| Problem details |
Restate, word for word, each entry that follows, but skip its pictures.

Pictures paired with source code:

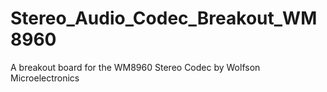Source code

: # Stereo_Audio_Codec_Breakout_WM8960
A breakout board for the WM8960 Stereo Codec by Wolfson Microelectronics
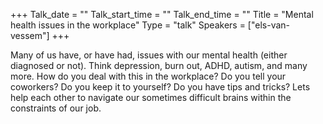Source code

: +++
Talk_date = ""
Talk_start_time = ""
Talk_end_time = ""
Title = "Mental health issues in the workplace"
Type = "talk"
Speakers = ["els-van-vessem"]
+++

Many of us have, or have had, issues with our mental health (either diagnosed or not). Think depression, burn out, ADHD, autism, and many more. How do you deal with this in the workplace? Do you tell your coworkers? Do you keep it to yourself? Do you have tips and tricks? Lets help each other to navigate our sometimes difficult brains within the constraints of our job.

| Written solution |
Source code

: # Stereo_Audio_Codec_Breakout_WM8960
A breakout board for the WM8960 Stereo Codec by Wolfson Microelectronics
Source code

: +++
Talk_date = ""
Talk_start_time = ""
Talk_end_time = ""
Title = "Mental health issues in the workplace"
Type = "talk"
Speakers = ["els-van-vessem"]
+++

Many of us have, or have had, issues with our mental health (either diagnosed or not). Think depression, burn out, ADHD, autism, and many more. How do you deal with this in the workplace? Do you tell your coworkers? Do you keep it to yourself? Do you have tips and tricks? Lets help each other to navigate our sometimes difficult brains within the constraints of our job.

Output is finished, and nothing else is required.